• _TASK DETAILS_:
Show every line of the data that includes the word "lines".

• _RECORDS PROVIDED_:
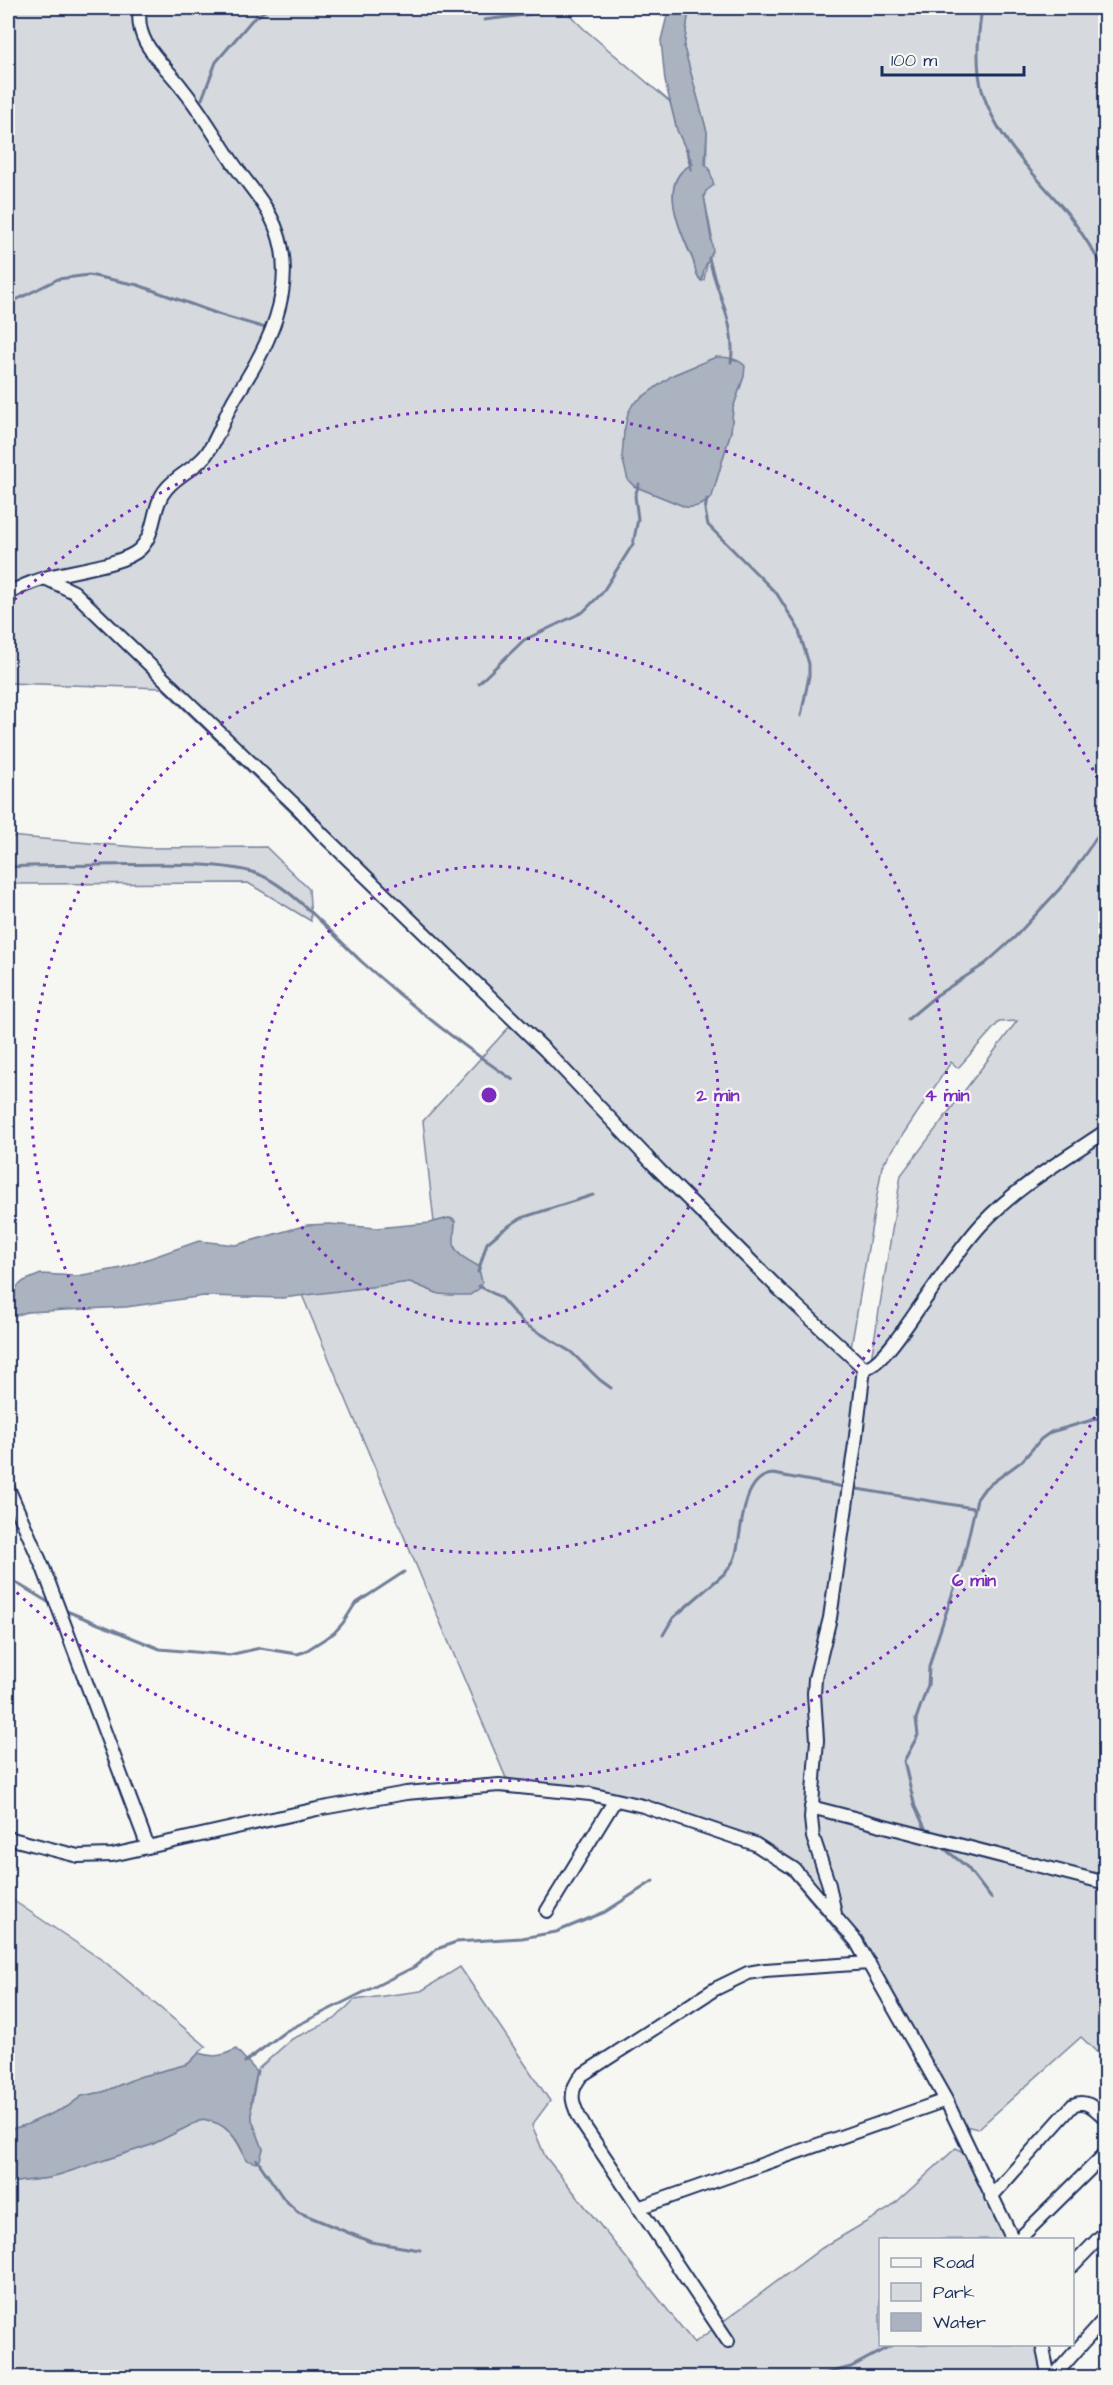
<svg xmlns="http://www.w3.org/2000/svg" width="1113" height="2385" font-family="'Architects Daughter',sans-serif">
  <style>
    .green { fill: #d6d9dd; stroke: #78849e; stroke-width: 1.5; fill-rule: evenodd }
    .water { fill: #abb2c0; stroke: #717e99; stroke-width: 1.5 }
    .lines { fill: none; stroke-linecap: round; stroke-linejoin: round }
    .stream { stroke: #717e99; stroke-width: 3 }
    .street-casing { stroke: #1b2f5e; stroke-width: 16 }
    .street { stroke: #f6f6f2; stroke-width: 12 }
    .ring { fill: none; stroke: #7b2cbf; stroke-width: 3; stroke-dasharray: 3 6 }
    .centre { fill: #7b2cbf; stroke: #f6f6f2; stroke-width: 3 }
    .ring-label { font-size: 18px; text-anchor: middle; font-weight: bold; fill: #7b2cbf; stroke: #f6f6f2; stroke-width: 4.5; stroke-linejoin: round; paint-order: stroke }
  </style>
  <rect width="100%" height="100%" fill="#f6f6f2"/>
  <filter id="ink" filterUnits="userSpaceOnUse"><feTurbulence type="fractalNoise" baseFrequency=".0167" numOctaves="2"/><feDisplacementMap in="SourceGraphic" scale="12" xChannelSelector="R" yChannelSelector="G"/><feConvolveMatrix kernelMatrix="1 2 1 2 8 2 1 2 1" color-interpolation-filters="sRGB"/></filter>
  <g filter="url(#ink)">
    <!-- green -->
    <path class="green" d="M 8,8 L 563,8 L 583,28 L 670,102 L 677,130 L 693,165 C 656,177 680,232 691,256 C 696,265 694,274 701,281 L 704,280 L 712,237 L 704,196 L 706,191 L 707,132 L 684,48 L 689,8 L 1105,8 L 1099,51 L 1106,58 L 1105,2060 L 1081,2037 L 978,2129 L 965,2126 L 953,2118 L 855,1953 L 764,1845 L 677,1814 L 506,1778 L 302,1295 L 410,1282 L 439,1294 L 482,1282 L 478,1266 L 462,1258 L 453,1245 L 455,1222 L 454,1219 L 449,1218 L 434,1222 L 423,1121 L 511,1025 L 162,688 L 8,683 ZM 716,357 L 744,376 L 733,408 L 731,431 L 712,496 C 706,504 696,508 686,507 L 634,486 L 629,480 L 624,442 L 624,432 L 633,404 L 673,375 ZM 1017,1021 L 901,1175 L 870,1366 L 851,1348 L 882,1166 L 951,1062 L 958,1068 L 999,1022 Z
      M 8,836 L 147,848 L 266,847 L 309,889 L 311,921 L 248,883 L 8,884 Z
      M 8,1897 L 105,1962 L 206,2046 L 188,2064 L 139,2077 L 103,2092 L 82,2096 L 67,2107 L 26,2125 L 8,2130 Z
      M 460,1967 L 550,2101 L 532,2125 L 545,2156 L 694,2343 L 822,2248 L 890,2208 L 956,2148 L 978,2161 L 1017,2239 L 880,2240 L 880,2344 L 1048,2345 L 1058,2377 L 8,2377 L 8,2183 L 49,2178 L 151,2145 L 203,2119 C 227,2123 237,2138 246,2160 L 263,2149 L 252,2120 L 251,2107 L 258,2069 L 292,2039 L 335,2019 L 354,2000 L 421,1991 Z"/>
    <!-- water -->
    <path class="water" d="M 669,8 L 689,8 L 684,48 L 707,132 L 705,164 L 709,168 L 714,185 L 706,191 L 704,196 L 713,251 L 704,269 L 702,281 C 693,272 697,268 692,257 C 680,231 656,180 693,164 L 677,130 L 665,81 L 661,40 Z
      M 716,357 C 726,357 738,358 745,366 L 744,376 L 733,408 L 731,431 L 712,496 C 706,504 696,508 686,507 L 634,486 L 628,480 L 622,457 L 624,432 L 628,413 L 633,404 L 673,375 Z
      M 449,1218 L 455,1222 C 453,1253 451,1250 478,1266 L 482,1282 L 480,1288 L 470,1295 L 450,1295 L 439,1294 L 410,1282 L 283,1298 L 204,1296 L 126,1307 L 27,1312 L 8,1318 L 8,1294 L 24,1281 L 41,1274 L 77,1276 L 122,1268 L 199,1241 L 236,1245 L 307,1225 L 330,1224 L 376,1228 L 430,1223 Z
      M 236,2049 L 257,2072 L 251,2101 L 252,2120 L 263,2149 L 260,2160 L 256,2163 L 246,2160 C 238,2138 227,2123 203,2119 L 151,2145 L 49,2178 L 8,2183 L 8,2130 L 26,2125 L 67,2107 L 82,2096 L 103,2092 L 139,2077 L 188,2064 L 199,2053 C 213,2058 223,2056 236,2049 Z"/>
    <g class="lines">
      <!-- stream -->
      <path class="stream" d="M 982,8 C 978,34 975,64 982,90 C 997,141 1036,175 1068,214 C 1082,232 1094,253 1106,272
        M 484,20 L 540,13 L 555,8
        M 202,99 L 216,62 L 252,20 L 269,8
        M 687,149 L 691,169
        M 709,258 C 716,292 737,326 731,362
        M 8,304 L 58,279 L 89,275 L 138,285 L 221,315 L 269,329
        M 707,499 L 705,510 L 708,525 L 777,594 L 798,628 L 809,664 L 809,676 L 801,716
        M 479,683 L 524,640 L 583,612 L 602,593 L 633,544 L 638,519 L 635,496 L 639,484
        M 1106,789 L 1106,810
        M 8,867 C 38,865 68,866 99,865 C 141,865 220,860 258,874 C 292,887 335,937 362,962 C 410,1005 460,1044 513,1080
        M 908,1019 L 937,995 L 985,964 L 1015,937 L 1065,883 L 1106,824
        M 478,1272 L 487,1243 L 501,1231 L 521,1218 L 593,1195
        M 479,1286 L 500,1297 L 523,1323 L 571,1352 L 600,1380 L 611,1388
        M 851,1488 L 973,1508
        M 8,1578 L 53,1605
        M 64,1610 L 160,1649 L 229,1655 L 260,1648 L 297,1654 L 304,1652 L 334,1633 L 343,1623 L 355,1604 L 404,1572
        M 663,1635 L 673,1618 L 725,1573 C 729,1568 733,1563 735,1557 C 743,1533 740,1476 773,1474 L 844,1487
        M 927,1832 L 915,1807 L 904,1761 L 918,1735 L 916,1719 L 928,1685 L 929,1667 L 935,1646 L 962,1565 L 977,1499 L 985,1488 L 1022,1461 L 1041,1439 L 1051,1432 L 1106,1416
        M 940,1845 L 967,1867 L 991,1898
        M 245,2062 L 286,2031 L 414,1967 L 437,1949 L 456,1942 L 522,1938 L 556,1932 L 605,1912 L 653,1881
        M 257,2160 L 284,2199 L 298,2212 L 371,2242 L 420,2250
        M 809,2378 L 851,2367 L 894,2344"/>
      <!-- street casing -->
      <g class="street-casing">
        <path id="street" d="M 45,578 L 74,592 L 300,810 L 322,834 L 546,1051 L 659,1170 L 783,1293 L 864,1368 C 882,1366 910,1320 921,1305 C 941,1278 959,1249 981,1225 C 1016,1187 1063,1160 1106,1131
          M 8,594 C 19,587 32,582 45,578 C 68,571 124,565 140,549 C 157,532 151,506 167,488 C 178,475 194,469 205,456 C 219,439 224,415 236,396 C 267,349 298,289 277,231 C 268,205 248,185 233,163 C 216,138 201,111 182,88 C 163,62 134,44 140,8
          M 8,1488 L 44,1570 L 148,1847
          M 811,1807 L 1106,1883
          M 8,1838 L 78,1856 L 112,1855 L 317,1809 L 406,1793 L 499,1785 L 590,1794 L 643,1806 L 755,1844 L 794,1869 L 856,1941 L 946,2100 L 1013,2240
          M 547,1911 L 615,1800
          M 835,1914 L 829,1885 L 813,1837 L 811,1818 L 817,1740 L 814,1694 L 815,1679 L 830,1618 L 855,1444 L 864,1368
          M 991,2197 L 1073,2105 C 1087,2098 1096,2110 1106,2119
          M 638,2208 L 946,2100
          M 1018,2240 L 1106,2153
          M 1072,2266 L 1106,2231
          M 728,2341 L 584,2126 C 573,2107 566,2093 582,2075 L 715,1989 L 748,1973 L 765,1970 L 869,1963
          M 1042,2344 L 1049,2378
          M 1052,2378 L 1106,2317"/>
      </g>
      <!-- street -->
      <use href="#street" class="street"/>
    </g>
  </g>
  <!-- distance rings -->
  <g class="ring">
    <circle cx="489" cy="1095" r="229"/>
    <circle cx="489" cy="1095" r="458"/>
    <path d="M1103 1401A686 686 0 0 1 8 1584M8 606A686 686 0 0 1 1103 789"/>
  </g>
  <circle cx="489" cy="1095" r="9" class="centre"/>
  <g class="ring-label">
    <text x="718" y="1101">2 min</text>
    <text x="947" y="1101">4 min</text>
    <text x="974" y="1586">6 min</text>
  </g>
  <!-- margin -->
  <rect width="1113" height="2385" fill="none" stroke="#f6f6f2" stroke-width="30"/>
  <rect x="15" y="15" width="1083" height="2355" fill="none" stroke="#1b2f5e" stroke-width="2" filter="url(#ink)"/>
  <!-- legend -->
  <rect x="879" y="2238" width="195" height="108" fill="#f6f6f2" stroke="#9ea6b7" stroke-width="1.5"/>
  <rect x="891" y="2258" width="30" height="9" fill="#f6f6f2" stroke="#9ea6b7" stroke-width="1.5"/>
  <text x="933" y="2268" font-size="18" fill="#1b2f5e">Road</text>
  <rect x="891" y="2283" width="30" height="18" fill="#d6d9dd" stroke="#9ea6b7" stroke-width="1.5"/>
  <text x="933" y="2298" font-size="18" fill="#1b2f5e">Park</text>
  <rect x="891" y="2313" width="30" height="18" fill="#abb2c0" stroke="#9ea6b7" stroke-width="1.5"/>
  <text x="933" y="2328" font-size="18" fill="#1b2f5e">Water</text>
  <!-- scale -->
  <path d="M882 66v9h142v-9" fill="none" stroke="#1b2f5e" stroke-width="3"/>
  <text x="891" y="66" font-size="18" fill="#1b2f5e" stroke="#f6f6f2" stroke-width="4.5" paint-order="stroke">100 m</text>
</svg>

• _ANSWER SPACE_:
    .lines { fill: none; stroke-linecap: round; stroke-linejoin: round }
    <g class="lines">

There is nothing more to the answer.